- [Text section]
Skip to content

vincentzhang/decentCEM

Repository files navigation

DecentCEM

Official repository for the paper
"A Simple Decentralized Cross-Entropy Method"
Zichen Zhang and Jun Jin and Martin Jagersand and Jun Luo and Dale Schuurmans,
NeurIPS 2022, arXiv Link

This repo supports tensorflow 1.14, 1.15, mujoco-py 1.50, python3+

It supports both local mode and cluster mode (formerly Compute Canada, now Digital Research Alliance of Canada)

Python env installation

Local

Install the python packages from the requirements file. It is recommended to use a virtual environment.

$ pip install -r requirements.txt

Cluster

The following setup is for compute canada. But in principle, it can be adapted slightly to work for clusters managed by slurm.

First load python module

$ module load StdEnv/2018.3 python/3.6

Create and activate virtualenv

$ virtualenv --no-download tf1p36
$ source tf1p36/bin/activate

Install

# install directly from compute canada wheels
$ pip install –no-index -r requirements-cc-no-index.txt 
# install wheels from PyPI
$ pip install -r requirements-cc.txt

Examples scripts - local

All example scripts are in the demo_scripts/ directory Run them from the root directory.

- [Supplied data]
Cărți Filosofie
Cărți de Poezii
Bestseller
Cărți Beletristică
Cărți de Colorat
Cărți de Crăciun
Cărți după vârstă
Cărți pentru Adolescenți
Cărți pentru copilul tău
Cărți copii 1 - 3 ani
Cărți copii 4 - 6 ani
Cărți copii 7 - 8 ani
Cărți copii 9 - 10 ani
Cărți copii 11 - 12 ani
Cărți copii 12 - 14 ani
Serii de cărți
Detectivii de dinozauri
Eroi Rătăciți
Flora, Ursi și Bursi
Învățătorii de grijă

- [Description of the task] Rewrite the DecentCEM repository page between "Python env installation" and "managed by slurm.", inclusive, with "slurm" changed to "Slurm".

- [Output below]
Python env installation

Local

Install the python packages from the requirements file. It is recommended to use a virtual environment.

$ pip install -r requirements.txt

Cluster

The following setup is for compute canada. But in principle, it can be adapted slightly to work for clusters managed by Slurm.